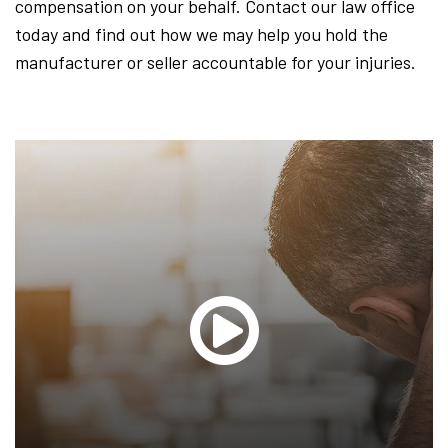
compensation on your behalf. Contact our law office
today and find out how we may help you hold the
manufacturer or seller accountable for your injuries.
Glen
T.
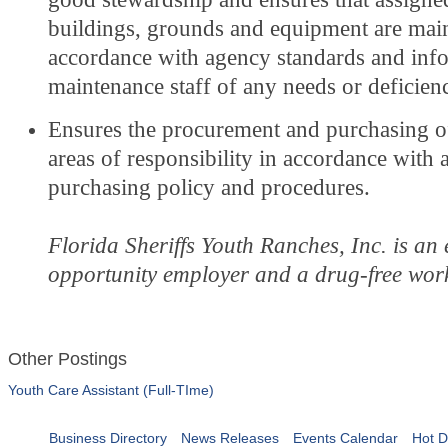
buildings, grounds and equipment are main
accordance with agency standards and inf
maintenance staff of any needs or deficienc
Ensures the procurement and purchasing of
areas of responsibility in accordance with
purchasing policy and procedures.
Florida Sheriffs Youth Ranches, Inc. is an
opportunity employer and a drug-free wor
Other Postings
Youth Care Assistant (Full-TIme)
Business Directory
News Releases
Events Calendar
Hot D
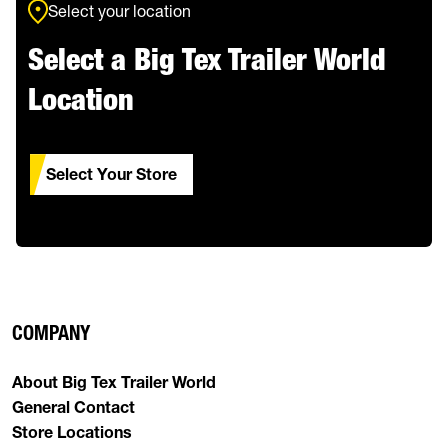
Select your location
Select a Big Tex Trailer World
Location
Select Your Store
COMPANY
About Big Tex Trailer World
General Contact
Store Locations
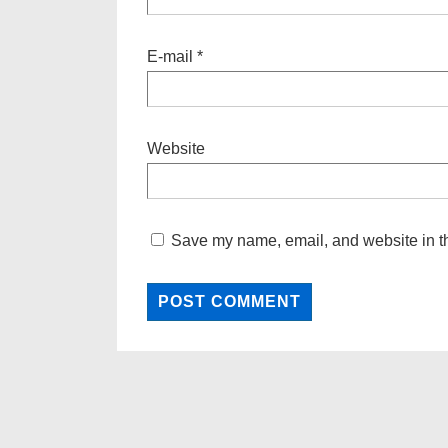
E-mail
*
Website
Save my name, email, and website in th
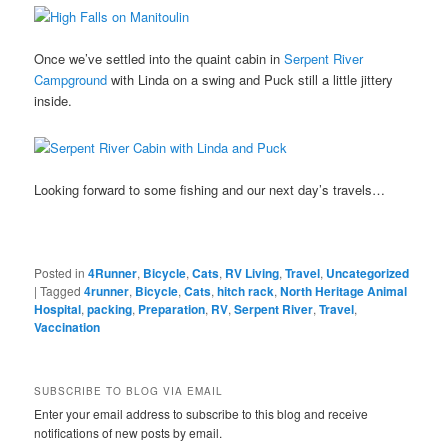
Once we’ve settled into the quaint cabin in
Serpent River
Campground
with Linda on a swing and Puck still a little jittery
inside.
Looking forward to some fishing and our next day’s travels…
Posted in
4Runner
,
Bicycle
,
Cats
,
RV Living
,
Travel
,
Uncategorized
|
Tagged
4runner
,
Bicycle
,
Cats
,
hitch rack
,
North Heritage Animal
Hospital
,
packing
,
Preparation
,
RV
,
Serpent River
,
Travel
,
Vaccination
SUBSCRIBE TO BLOG VIA EMAIL
Enter your email address to subscribe to this blog and receive
notifications of new posts by email.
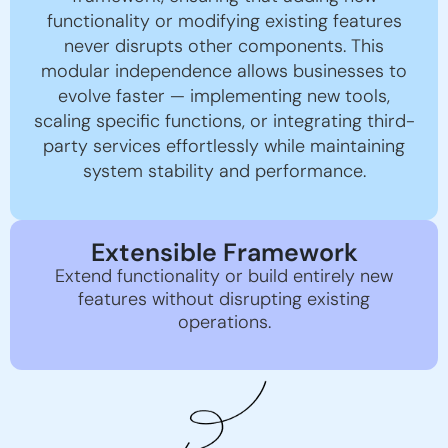
functionality or modifying existing features
never disrupts other components. This
modular independence allows businesses to
evolve faster — implementing new tools,
scaling specific functions, or integrating third-
party services effortlessly while maintaining
system stability and performance.
Extensible Framework
Extend functionality or build entirely new
features without disrupting existing
operations.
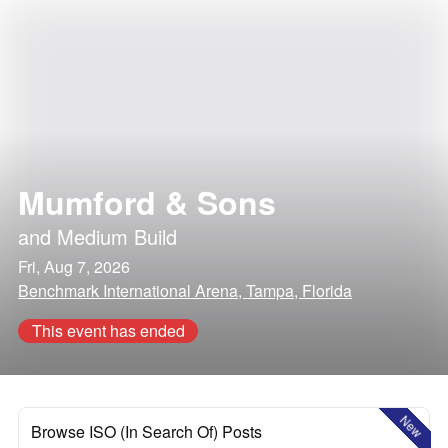
Mumford & Sons
and
Medium Build
Fri, Aug 7, 2026
Benchmark International Arena, Tampa, Florida
This event has ended
New
Browse ISO (In Search Of) Posts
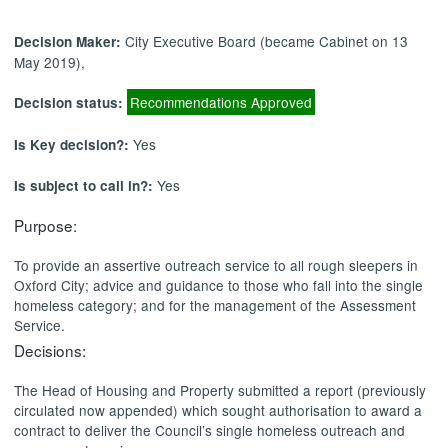
City Executive Board (became Cabinet on 13
Decision Maker:
May 2019),
Recommendations Approved
Decision status:
Yes
Is Key decision?:
Yes
Is subject to call in?:
Purpose:
To provide an assertive outreach service to all rough sleepers in
Oxford City; advice and guidance to those who fall into the single
homeless category; and for the management of the Assessment
Service.
Decisions:
The Head of Housing and Property submitted a report (previously
circulated now appended) which
sought authorisation to award a
contract to deliver the Council’s single homeless outreach and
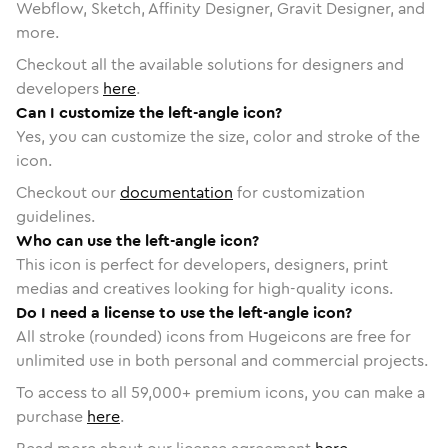
Webflow, Sketch, Affinity Designer, Gravit Designer, and
more.
Checkout all the available solutions for designers and
developers
here
.
Can I customize the left-angle icon?
Yes, you can customize the size, color and stroke of the
icon.
Checkout our
documentation
for customization
guidelines.
Who can use the left-angle icon?
This icon is perfect for developers, designers, print
medias and creatives looking for high-quality icons.
Do I need a license to use the left-angle icon?
All stroke (rounded) icons from Hugeicons are free for
unlimited use in both personal and commercial projects.
To access to all
59,000
+ premium icons, you can make a
purchase
here
.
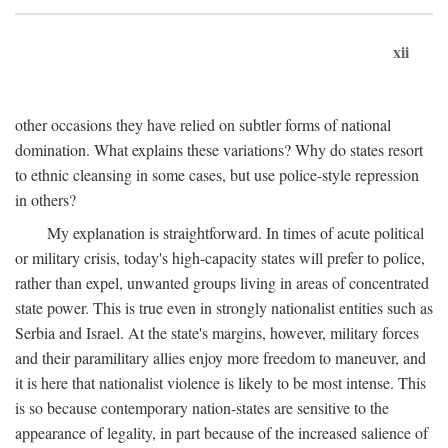
xii
other occasions they have relied on subtler forms of national
domination. What explains these variations? Why do states resort
to ethnic cleansing in some cases, but use police-style repression
in others?
My explanation is straightforward. In times of acute political
or military crisis, today's high-capacity states will prefer to police,
rather than expel, unwanted groups living in areas of concentrated
state power. This is true even in strongly nationalist entities such as
Serbia and Israel. At the state's margins, however, military forces
and their paramilitary allies enjoy more freedom to maneuver, and
it is here that nationalist violence is likely to be most intense. This
is so because contemporary nation-states are sensitive to the
appearance of legality, in part because of the increased salience of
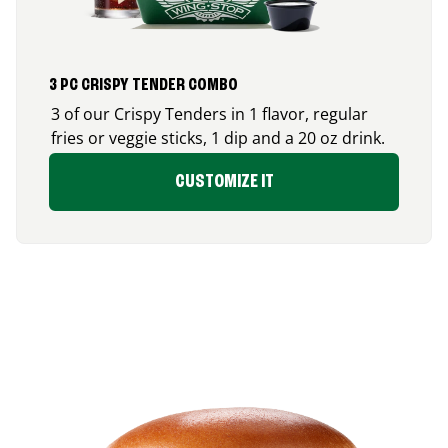
3 PC CRISPY TENDER COMBO
3 of our Crispy Tenders in 1 flavor, regular
fries or veggie sticks, 1 dip and a 20 oz drink.
CUSTOMIZE IT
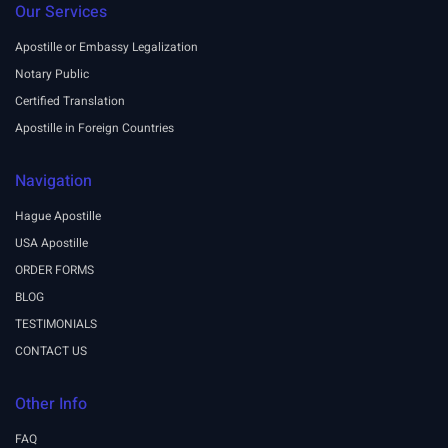
Our Services
Apostille or Embassy Legalization
Notary Public
Certified Translation
Apostille in Foreign Countries
Navigation
Hague Apostille
USA Apostille
ORDER FORMS
BLOG
TESTIMONIALS
CONTACT US
Other Info
FAQ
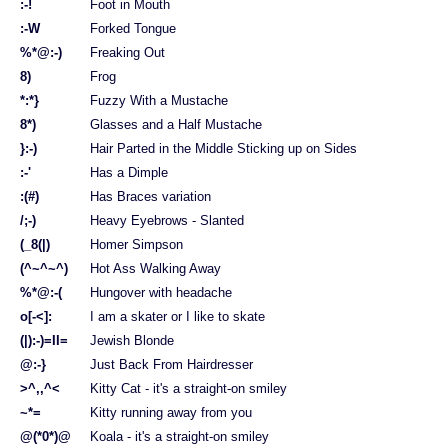
:-!
Foot in Mouth
:-W
Forked Tongue
%*@:-)
Freaking Out
8)
Frog
*:*}
Fuzzy With a Mustache
8*)
Glasses and a Half Mustache
}:-)
Hair Parted in the Middle Sticking up on Sides
:-'
Has a Dimple
:(#)
Has Braces variation
/;-)
Heavy Eyebrows - Slanted
(_8(|)
Homer Simpson
(^~^~^)
Hot Ass Walking Away
%*@:-(
Hungover with headache
o[-<]:
I am a skater or I like to skate
(|):-)=II=
Jewish Blonde
@:-}
Just Back From Hairdresser
>^,,^<
Kitty Cat - it's a straight-on smiley
~*=
Kitty running away from you
@(*0*)@
Koala - it's a straight-on smiley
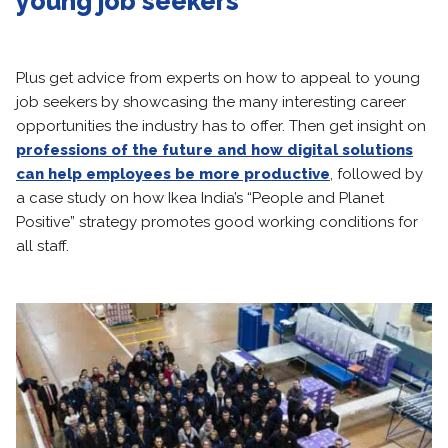
young job seekers
Plus get advice from experts on how to appeal to young
job seekers by showcasing the many interesting career
opportunities the industry has to offer. Then get insight on
professions of the future and how digital solutions
can help employees
be more productive
, followed by
a case study on how Ikea India’s “People and Planet
Positive” strategy promotes good working conditions for
all staff.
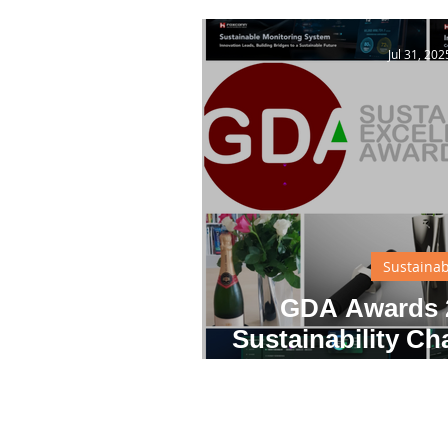
Inno
Jul 31, 202
Sustainab
GDA Awards 2
Sustainability Ch
Innovati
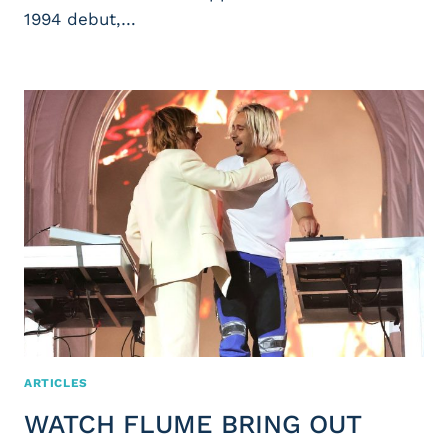
1994 debut,…
ARTICLES
WATCH FLUME BRING OUT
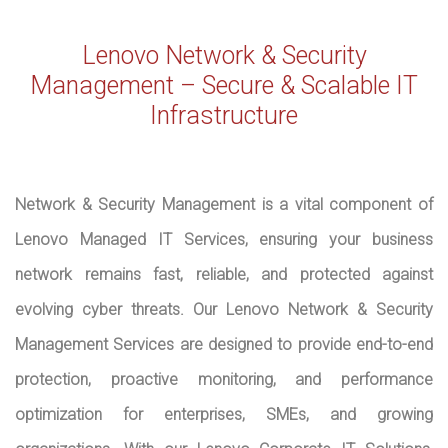
Lenovo Network & Security
Management – Secure & Scalable IT
Infrastructure
Network & Security Management is a vital component of
Lenovo Managed IT Services, ensuring your business
network remains fast, reliable, and protected against
evolving cyber threats. Our Lenovo Network & Security
Management Services are designed to provide end-to-end
protection, proactive monitoring, and performance
optimization for enterprises, SMEs, and growing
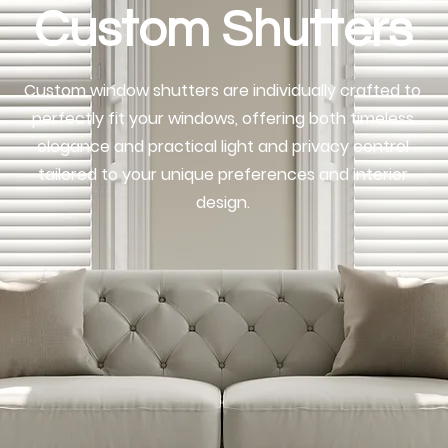
Custom Shutters
Custom window shutters are individually crafted to
perfectly fit your windows, offering both timeless
elegance and practical light and privacy control
tailored to your unique preferences and interior
design.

********

QUÉ HACER: Reproduce todas estas líneas de forma literal, sin incluir en tu respuesta las marcas de imagen.

RESPUESTA:
compensation on your behalf. Contact our law office
today and find out how we may help you hold the
manufacturer or seller accountable for your injuries.
Glen
T.
buildings, grounds and equipment are main
accordance with agency standards and inf
maintenance staff of any needs or deficienc
Ensures the procurement and purchasing of
areas of responsibility in accordance with
purchasing policy and procedures.
Florida Sheriffs Youth Ranches, Inc. is an
opportunity employer and a drug-free wor
Other Postings
Youth Care Assistant (Full-TIme)
Business Directory
News Releases
Events Calendar
Hot D
Select your location
Select a Big Tex Trailer World
Location
Select Your Store
COMPANY
About Big Tex Trailer World
General Contact
Store Locations
E-mail
*
Website
Save my name, email, and website in th
Once we’ve settled into the quaint cabin in
Serpent River
Campground
with Linda on a swing and Puck still a little jittery
inside.
Looking forward to some fishing and our next day’s travels…
Posted in
4Runner
,
Bicycle
,
Cats
,
RV Living
,
Travel
,
Uncategorized
|
Tagged
4runner
,
Bicycle
,
Cats
,
hitch rack
,
North Heritage Animal
Hospital
,
packing
,
Preparation
,
RV
,
Serpent River
,
Travel
,
Vaccination
SUBSCRIBE TO BLOG VIA EMAIL
Enter your email address to subscribe to this blog and receive
notifications of new posts by email.
functionality or modifying existing features
never disrupts other components. This
modular independence allows businesses to
evolve faster — implementing new tools,
scaling specific functions, or integrating third-
party services effortlessly while maintaining
system stability and performance.
Extensible Framework
Extend functionality or build entirely new
features without disrupting existing
operations.
Mumford & Sons
and
Medium Build
Fri, Aug 7, 2026
Benchmark International Arena, Tampa, Florida
This event has ended
New
Browse ISO (In Search Of) Posts
City Executive Board (became Cabinet on 13
Decision Maker:
May 2019),
Recommendations Approved
Decision status:
Yes
Is Key decision?:
Yes
Is subject to call in?:
Purpose:
To provide an assertive outreach service to all rough sleepers in
Oxford City; advice and guidance to those who fall into the single
homeless category; and for the management of the Assessment
Service.
Decisions:
The Head of Housing and Property submitted a report (previously
circulated now appended) which
sought authorisation to award a
contract to deliver the Council’s single homeless outreach and
Webflow, Sketch, Affinity Designer, Gravit Designer, and
more.
Checkout all the available solutions for designers and
developers
here
.
Can I customize the left-angle icon?
Yes, you can customize the size, color and stroke of the
icon.
Checkout our
documentation
for customization
guidelines.
Who can use the left-angle icon?
This icon is perfect for developers, designers, print
medias and creatives looking for high-quality icons.
Do I need a license to use the left-angle icon?
All stroke (rounded) icons from Hugeicons are free for
unlimited use in both personal and commercial projects.
To access to all
59,000
+ premium icons, you can make a
purchase
here
.
xii
other occasions they have relied on subtler forms of national
domination. What explains these variations? Why do states resort
to ethnic cleansing in some cases, but use police-style repression
in others?
My explanation is straightforward. In times of acute political
or military crisis, today's high-capacity states will prefer to police,
rather than expel, unwanted groups living in areas of concentrated
state power. This is true even in strongly nationalist entities such as
Serbia and Israel. At the state's margins, however, military forces
and their paramilitary allies enjoy more freedom to maneuver, and
it is here that nationalist violence is likely to be most intense. This
is so because contemporary nation-states are sensitive to the
appearance of legality, in part because of the increased salience of
3 PC CRISPY TENDER COMBO
3 of our Crispy Tenders in 1 flavor, regular
fries or veggie sticks, 1 dip and a 20 oz drink.
CUSTOMIZE IT
Our Services
Apostille or Embassy Legalization
Notary Public
Certified Translation
Apostille in Foreign Countries
Navigation
Hague Apostille
USA Apostille
ORDER FORMS
BLOG
TESTIMONIALS
CONTACT US
Other Info
FAQ
:-!
Foot in Mouth
:-W
Forked Tongue
%*@:-)
Freaking Out
8)
Frog
*:*}
Fuzzy With a Mustache
8*)
Glasses and a Half Mustache
}:-)
Hair Parted in the Middle Sticking up on Sides
:-'
Has a Dimple
:(#)
Has Braces variation
/;-)
Heavy Eyebrows - Slanted
(_8(|)
Homer Simpson
(^~^~^)
Hot Ass Walking Away
%*@:-(
Hungover with headache
o[-<]:
I am a skater or I like to skate
(|):-)=II=
Jewish Blonde
@:-}
Just Back From Hairdresser
>^,,^<
Kitty Cat - it's a straight-on smiley
~*=
Kitty running away from you
@(*0*)@
Koala - it's a straight-on smiley
young job seekers
Plus get advice from experts on how to appeal to young
job seekers by showcasing the many interesting career
opportunities the industry has to offer. Then get insight on
professions of the future and how digital solutions
can help employees
be more productive
, followed by
a case study on how Ikea India’s “People and Planet
Positive” strategy promotes good working conditions for
all staff.
Inno
Jul 31, 202
Sustainab
GDA Awards 2
Sustainability Ch
Innovati
1994 debut,…
ARTICLES
WATCH FLUME BRING OUT
Lenovo Network & Security
Management – Secure & Scalable IT
Infrastructure
Network & Security Management is a vital component of
Lenovo Managed IT Services, ensuring your business
network remains fast, reliable, and protected against
evolving cyber threats. Our Lenovo Network & Security
Management Services are designed to provide end-to-end
protection, proactive monitoring, and performance
optimization for enterprises, SMEs, and growing
Custom Shutters
Custom window shutters are individually crafted to
perfectly fit your windows, offering both timeless
elegance and practical light and privacy control
tailored to your unique preferences and interior
design.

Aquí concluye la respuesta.